Nicht bei den Bremsen. Die müßten erneuert werden. Aber auch das, meine ich,
lohnt sich nicht mehr.“
    Diel wischte sich über die
schweißnasse Stirn. Hatte er eine Wahl? Er stieg ein.

4. Nichts Neues vom
Fensterbohrer
     
    Endlich am Ziel! Der Zug —
ebenfalls ein Intercity — lief in den Bahnhof der Großstadt ein.

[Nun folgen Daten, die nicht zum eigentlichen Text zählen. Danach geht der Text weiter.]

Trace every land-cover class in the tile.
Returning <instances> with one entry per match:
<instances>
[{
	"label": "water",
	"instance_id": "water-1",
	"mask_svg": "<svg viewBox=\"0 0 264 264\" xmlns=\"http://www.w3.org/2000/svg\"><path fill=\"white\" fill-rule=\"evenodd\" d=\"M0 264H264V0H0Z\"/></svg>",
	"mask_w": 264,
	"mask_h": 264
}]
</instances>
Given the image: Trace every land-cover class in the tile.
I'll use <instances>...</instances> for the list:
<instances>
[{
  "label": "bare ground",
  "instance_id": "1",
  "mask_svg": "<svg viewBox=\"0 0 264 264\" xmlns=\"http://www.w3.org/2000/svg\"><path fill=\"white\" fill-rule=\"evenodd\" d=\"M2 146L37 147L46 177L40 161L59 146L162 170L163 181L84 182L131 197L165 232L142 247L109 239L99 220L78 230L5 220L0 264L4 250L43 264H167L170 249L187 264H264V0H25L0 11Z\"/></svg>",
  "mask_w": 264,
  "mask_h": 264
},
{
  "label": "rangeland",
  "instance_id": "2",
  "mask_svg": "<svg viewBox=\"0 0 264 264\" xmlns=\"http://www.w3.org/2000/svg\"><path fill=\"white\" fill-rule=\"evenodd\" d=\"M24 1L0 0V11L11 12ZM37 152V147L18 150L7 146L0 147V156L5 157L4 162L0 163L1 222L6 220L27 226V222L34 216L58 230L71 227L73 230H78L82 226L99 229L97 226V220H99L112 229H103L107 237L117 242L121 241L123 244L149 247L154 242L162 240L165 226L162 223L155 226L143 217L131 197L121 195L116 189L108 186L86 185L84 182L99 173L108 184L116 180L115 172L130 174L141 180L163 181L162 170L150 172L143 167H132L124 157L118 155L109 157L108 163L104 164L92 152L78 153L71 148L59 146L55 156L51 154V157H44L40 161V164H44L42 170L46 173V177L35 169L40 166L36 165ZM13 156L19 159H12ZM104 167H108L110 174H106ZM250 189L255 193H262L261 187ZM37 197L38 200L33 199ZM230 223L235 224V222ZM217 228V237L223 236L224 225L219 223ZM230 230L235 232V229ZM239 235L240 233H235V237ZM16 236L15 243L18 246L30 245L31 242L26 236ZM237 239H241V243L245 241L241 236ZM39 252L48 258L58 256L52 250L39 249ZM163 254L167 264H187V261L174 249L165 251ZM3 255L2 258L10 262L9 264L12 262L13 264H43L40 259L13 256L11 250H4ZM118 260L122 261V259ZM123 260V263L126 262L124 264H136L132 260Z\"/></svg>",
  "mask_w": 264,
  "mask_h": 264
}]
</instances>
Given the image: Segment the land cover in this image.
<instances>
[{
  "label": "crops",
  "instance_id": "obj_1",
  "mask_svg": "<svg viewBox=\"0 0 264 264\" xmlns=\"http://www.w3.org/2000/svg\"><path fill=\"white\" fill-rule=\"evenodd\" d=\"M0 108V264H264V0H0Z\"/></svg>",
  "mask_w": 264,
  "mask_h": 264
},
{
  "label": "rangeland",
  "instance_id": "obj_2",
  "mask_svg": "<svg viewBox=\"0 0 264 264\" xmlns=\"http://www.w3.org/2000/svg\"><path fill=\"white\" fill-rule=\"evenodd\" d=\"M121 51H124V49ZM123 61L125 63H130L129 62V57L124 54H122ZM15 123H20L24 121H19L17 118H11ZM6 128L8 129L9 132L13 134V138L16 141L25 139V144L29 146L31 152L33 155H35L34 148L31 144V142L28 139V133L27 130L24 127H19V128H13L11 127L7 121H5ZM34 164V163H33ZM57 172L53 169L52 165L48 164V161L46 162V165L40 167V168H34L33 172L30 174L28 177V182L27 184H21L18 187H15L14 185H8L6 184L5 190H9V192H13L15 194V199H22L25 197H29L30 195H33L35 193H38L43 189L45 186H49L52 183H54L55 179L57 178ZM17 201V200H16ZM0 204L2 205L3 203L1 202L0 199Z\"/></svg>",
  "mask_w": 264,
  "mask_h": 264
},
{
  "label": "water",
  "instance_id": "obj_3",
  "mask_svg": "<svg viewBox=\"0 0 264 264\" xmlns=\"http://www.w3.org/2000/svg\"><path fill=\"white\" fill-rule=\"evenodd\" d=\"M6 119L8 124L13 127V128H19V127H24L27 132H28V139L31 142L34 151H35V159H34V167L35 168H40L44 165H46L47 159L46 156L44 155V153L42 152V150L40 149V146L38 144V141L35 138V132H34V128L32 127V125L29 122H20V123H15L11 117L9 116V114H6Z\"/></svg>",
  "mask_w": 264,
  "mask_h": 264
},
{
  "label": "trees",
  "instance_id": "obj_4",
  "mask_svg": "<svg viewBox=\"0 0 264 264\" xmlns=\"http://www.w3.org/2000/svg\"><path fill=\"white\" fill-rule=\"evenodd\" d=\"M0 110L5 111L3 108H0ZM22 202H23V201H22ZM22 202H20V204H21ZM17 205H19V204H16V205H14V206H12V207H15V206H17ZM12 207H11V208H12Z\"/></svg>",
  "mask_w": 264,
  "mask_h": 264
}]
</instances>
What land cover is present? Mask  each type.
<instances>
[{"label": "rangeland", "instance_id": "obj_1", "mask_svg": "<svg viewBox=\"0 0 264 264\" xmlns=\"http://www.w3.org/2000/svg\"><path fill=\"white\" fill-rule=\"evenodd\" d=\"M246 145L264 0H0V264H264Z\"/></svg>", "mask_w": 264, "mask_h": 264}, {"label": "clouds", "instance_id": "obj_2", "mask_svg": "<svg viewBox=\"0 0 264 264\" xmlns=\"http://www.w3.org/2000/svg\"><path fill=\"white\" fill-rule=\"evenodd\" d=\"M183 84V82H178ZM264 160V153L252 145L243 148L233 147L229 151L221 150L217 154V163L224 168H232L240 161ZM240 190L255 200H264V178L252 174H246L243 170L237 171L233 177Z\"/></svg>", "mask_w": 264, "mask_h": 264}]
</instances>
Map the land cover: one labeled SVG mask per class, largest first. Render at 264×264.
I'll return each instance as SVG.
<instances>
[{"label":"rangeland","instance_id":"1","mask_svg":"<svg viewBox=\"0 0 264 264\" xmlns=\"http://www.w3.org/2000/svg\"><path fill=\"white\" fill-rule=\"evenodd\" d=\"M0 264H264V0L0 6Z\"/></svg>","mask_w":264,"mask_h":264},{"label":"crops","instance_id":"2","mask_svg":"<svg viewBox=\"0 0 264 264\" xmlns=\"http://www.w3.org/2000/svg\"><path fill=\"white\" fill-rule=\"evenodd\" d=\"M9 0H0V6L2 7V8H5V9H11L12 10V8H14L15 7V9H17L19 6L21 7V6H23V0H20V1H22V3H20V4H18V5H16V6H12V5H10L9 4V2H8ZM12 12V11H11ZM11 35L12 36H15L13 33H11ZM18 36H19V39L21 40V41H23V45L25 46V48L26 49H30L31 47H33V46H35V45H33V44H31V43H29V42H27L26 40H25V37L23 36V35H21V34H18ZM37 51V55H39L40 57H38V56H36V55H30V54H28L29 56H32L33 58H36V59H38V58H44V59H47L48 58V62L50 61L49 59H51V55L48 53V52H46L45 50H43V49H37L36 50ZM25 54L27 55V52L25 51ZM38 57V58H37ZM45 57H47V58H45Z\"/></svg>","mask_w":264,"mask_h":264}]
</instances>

    Tim wartete an der Waggontür.
Durch die ziemlich saubere Scheibe sah er das bekannte Bild: die Bahnsteige,
die riesige Stahlkuppel des Sackbahnhofs, zuckende Lichtreklame, das Gewusel
der Reisenden, der Herumlungernden, der Taschendiebe und Dealer.
    Draußen glitt eine Plakatwand
vorbei und dann ein Trio mit Hund, das aufmerksam in die Fenster starrte.
    Gaby sah ihn, riß winkend einen
Arm hoch, und die drei samt Oskar, dem Cocker-Spaniel, liefen mit dem Zug, bis
er hielt und Tim auf den Bahnsteig sprang.